Liquidity and Capital Resources
Net cash used in operating activities of $47.7 million during the first quarter of fiscal 2003 was primarily attributable to income from operations of $35.1 million combined with a decrease in accounts receivable offset by an increase in inventories and prepaid and other assets.
Net cash used in investing activities of $10.1 million during the first three months of fiscal 2003 was attributable to the continuing investment related to the expansion of the Company’s management information systems, office facilities and equipment for its logistics centers. The Company expects to make capital expenditures of approximately $75.0 million during fiscal 2003 to further expand or upgrade its information technology (“IT”) systems, logistics centers and office facilities. Tech Data continues to make significant investments to implement new IT systems and upgrade its existing IT infrastructure in order to meet its changing business requirements. These implementations and upgrades occur at various levels throughout the Company and include, but are not limited to, new operating and enterprise systems, financial systems, web technologies, customer relationship management systems and telecommunications. While the Company believes it will realize increased operating efficiencies as a result of these investments, unforeseen circumstances or complexities could have an adverse impact on the Company’s business.

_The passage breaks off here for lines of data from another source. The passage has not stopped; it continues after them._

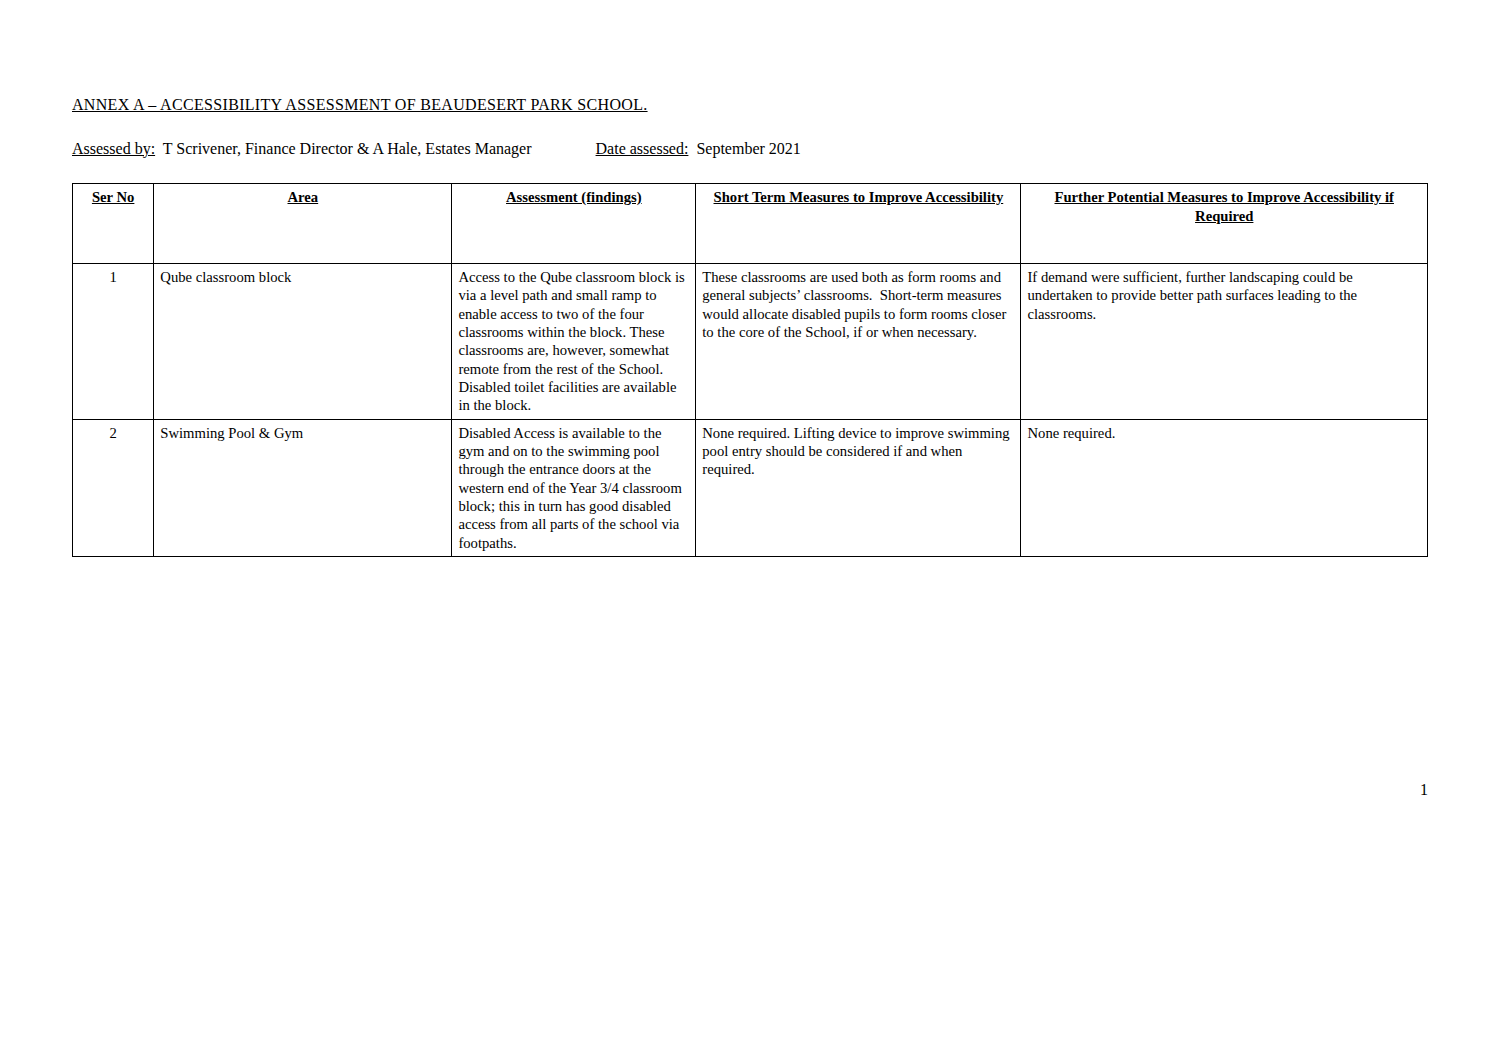ANNEX A – ACCESSIBILITY ASSESSMENT OF BEAUDESERT PARK SCHOOL.
Assessed by: T Scrivener, Finance Director & A Hale, Estates Manager
Date assessed: September 2021
| Ser No | Area | Assessment (findings) | Short Term Measures to Improve Accessibility | Further Potential Measures to Improve Accessibility if Required |
| --- | --- | --- | --- | --- |
| 1 | Qube classroom block | Access to the Qube classroom block is via a level path and small ramp to enable access to two of the four classrooms within the block. These classrooms are, however, somewhat remote from the rest of the School. Disabled toilet facilities are available in the block. | These classrooms are used both as form rooms and general subjects’ classrooms. Short-term measures would allocate disabled pupils to form rooms closer to the core of the School, if or when necessary. | If demand were sufficient, further landscaping could be undertaken to provide better path surfaces leading to the classrooms. |
| 2 | Swimming Pool & Gym | Disabled Access is available to the gym and on to the swimming pool through the entrance doors at the western end of the Year 3/4 classroom block; this in turn has good disabled access from all parts of the school via footpaths. | None required. Lifting device to improve swimming pool entry should be considered if and when required. | None required. |
1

Net cash provided by financing activities of $10.2 million during the first three months of fiscal 2003 reflects the proceeds received of $26.7 million from stock option exercises, benefit plans and purchases made through the Company’s Employee Stock Purchase Plan, offset by net repayments on the Company’s revolving credit loans of $16.2 million and principal payments on long-term debt of $0.3 million.
The Company currently maintains a $520.0 million revolving credit facility with a syndicate of banks which expires in May 2003. The Company pays interest under this revolving credit facility at the applicable eurocurrency rate plus a margin based on the Company’s credit ratings. Additionally, the Company currently maintains a $500.0 million (reduced from $700.0 million at April 30, 2002) Receivables Securitization Program with a syndicate of banks expiring in May 2003. The Company pays interest on the Receivables Securitization Program at designated commercial paper rates plus an agreed-upon margin. In addition to these credit facilities, the Company maintains other lines of credit and overdraft facilities totaling approximately $645.0 million.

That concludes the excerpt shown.